__Extracto del documento__.
·····

En San Petersburgo, si perseguís un
invento, vais a un taller especial, donde os ofrecen sitio, un banco de
carpintero, un torno de mecánico, todas las herramientas necesarias, todos los
instrumentos de precisión, con tal de que sepáis manejarlos, y se os deja
trabajar todo lo que gustéis. Ahí están las herramientas; interesad a amigos
por vuestra idea, asociaos a otros amigos de diversos oficios si no preferís
trabajar solos; inventad la máquina o no inventéis nada, eso es cosa vuestra.
Una idea os conduce, y eso basta.
Los marinos de una falúa de
salvamento no preguntan sus títulos a los marineros de un buque náufrago;
lanzan su embarcación, arriesgan su vida entre las olas furibundas, y algunas
veces mueren por salvar a unos hombres a quienes no conocen siquiera. ¿Y para
qué necesitan conocerlos? «Les hacen falta nuestros servicios, son seres
humanos: eso basta, su derecho queda asentado. ¡Salvémoslos!» Que mañana una de
nuestras grandes ciudades, tan egoístas en tiempos corrientes, sea visitada por
una calamidad cualquiera -por ejemplo, un sitio- y esa misma ciudad decidirá
que las primeras necesidades que se han de satisfacer son las de los niños y
los viejos, sin informarse de los servicios que hayan prestado o presten a la
sociedad; es preciso ante todo mantenerlos, cuidar a los combatientes
independientemente de la valentía o de la inteligencia demostradas por cada uno
de ellos, y hombres y mujeres a millares rivalizarán en abnegación por cuidar a
los heridos.
Existe la tendencia. Se acentúa en
cuanto quedan satisfechas las más imperiosas necesidades de cada uno, a medida
que aumenta la fuerza productora de la humanidad; acentúase aún más cada vez
que una gran idea ocupa el puesto de las mezquinas preocupaciones de nuestra
vida cotidiana.
El día en que devolviesen los
instrumentos de producción a todos, en que las tareas fuesen comunes y el
trabajo -ocupando el sitio de honor en la sociedad- produjese mucho más de lo
necesario para todos, ¿cómo dudar de que esta tendencia ensanchará su esfera de
acción hasta llegar a ser el principio mismo de la vida social?

·····

__Lista de tareas__.
1. Responde estas preguntas sobre el texto sobre la ayuda mutua:
(a) ¿Qué ofrecen en el taller especial de San Petersburgo?
(b) ¿Qué no les preguntan los marinos de una falúa de salvamento a los marineros de un buque náufrago?
(c) ¿Qué necesidades decidirá satisfacer primero una gran ciudad visitada por una calamidad?
2. Prosigue el texto sobre la ayuda mutua a partir de su última oración.
El listado que viene a continuación no tiene relación con el texto sobre la ayuda mutua.

__Datos guardados__.

·····

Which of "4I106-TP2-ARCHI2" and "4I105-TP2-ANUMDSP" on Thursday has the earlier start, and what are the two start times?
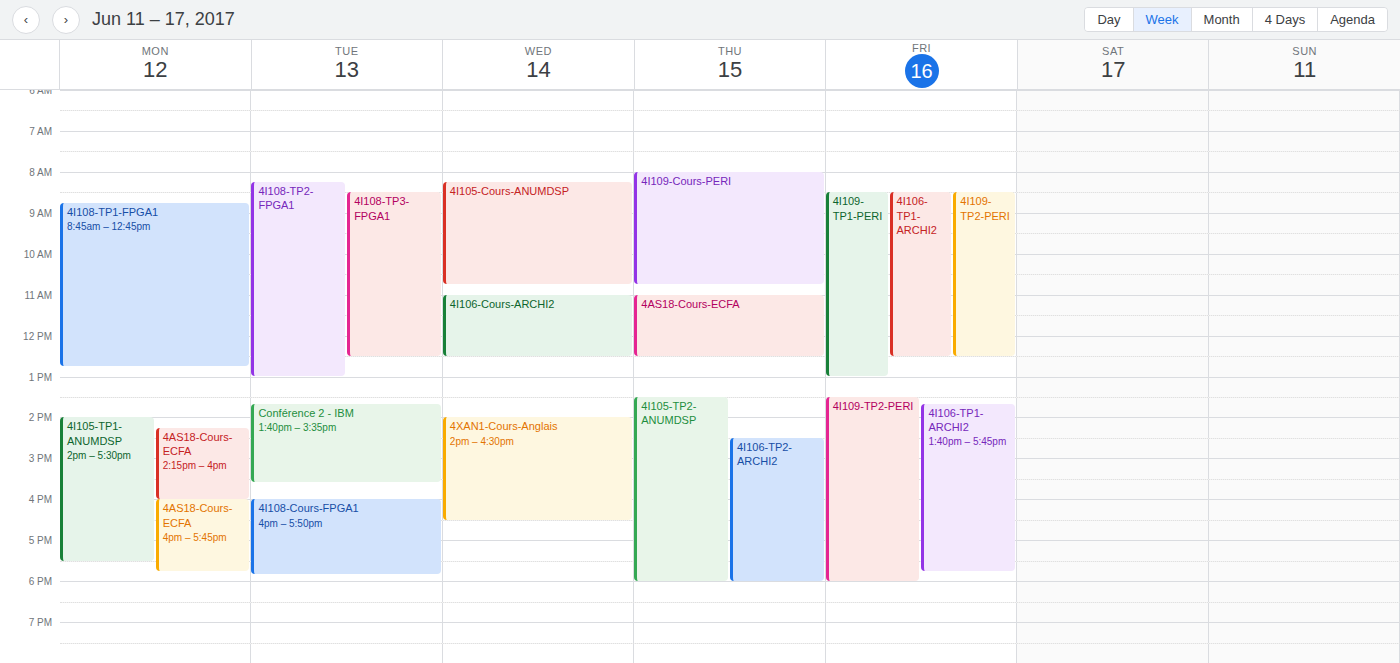
"4I105-TP2-ANUMDSP" 1:30 PM; "4I106-TP2-ARCHI2" 2:30 PM.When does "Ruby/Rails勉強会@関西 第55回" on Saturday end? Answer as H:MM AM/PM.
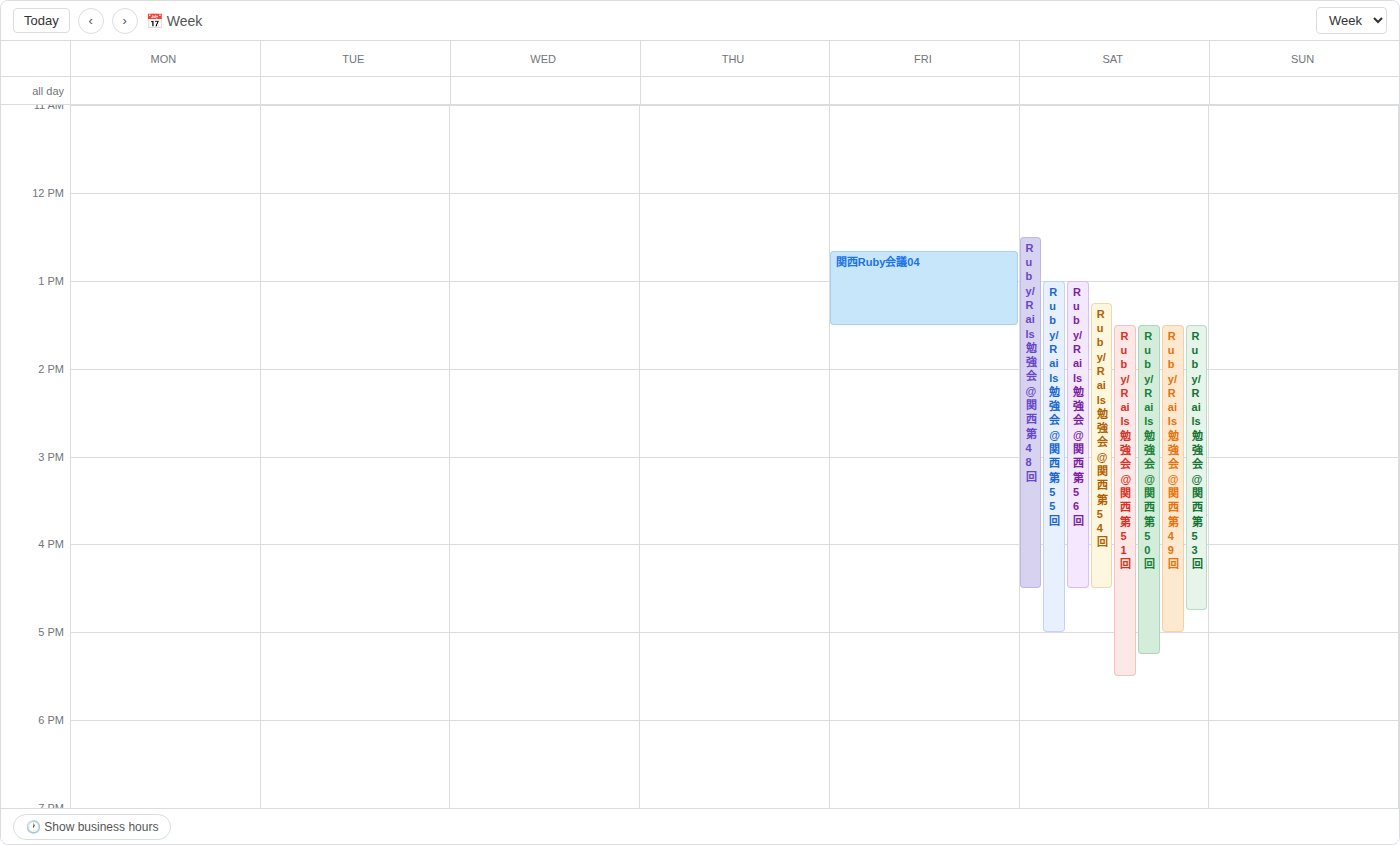
5:00 PM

·····

__Respuestas por tarea__.
1.
(a) Sitio, un banco de carpintero, un torno de mecánico, todas las herramientas necesarias y todos los instrumentos de precisión.
(b) Sus títulos.
(c) Las de los niños y los viejos.

2.
Por esos indicios somos del
parecer de que, cuando la revolución haya quebrantado la fuerza que mantiene el
sistema actual, nuestra primera obligación será realizar inmediatamente el
comunismo. Pero nuestro comunismo no es el de los falansterianos ni el de los
teóricos autoritarios alemanes, sino el comunismo anarquista, el comunismo sin
gobierno, el de los hombres libres. Esta es la síntesis de los dos fines
perseguidos por la humanidad a través de las edades: la libertad económica y la
libertad política.
2
Tomando la anarquía como
ideal de la organización política, no hacemos más que formular también otra
pronunciada tendencia de la humanidad. Cada vez que lo permitía el curso del
desarrollo de las sociedades europeas, éstas sacudían el yugo de la autoridad y
esbozaban un sistema basado en los principios de la libertad individual. Y
vemos en la historia que los períodos durante los cuales fueron derribados los
gobiernos a consecuencia de revoluciones parciales o generales, han sido épocas
de repentino progreso en el terreno económico e intelectual.
Ya es la independencia de los
municipios, cuyos monumentos -fruto del trabajo libre de asociaciones libres-
no han sido superados desde entonces; ya es el levantamiento de los campesinos,
que hizo la Reforma y puso en peligro el Papado; ya la sociedad -libre en los
primeros tiempos- fundada al otro lado del Atlántico por los descontentos que
huyeron de la vieja Europa.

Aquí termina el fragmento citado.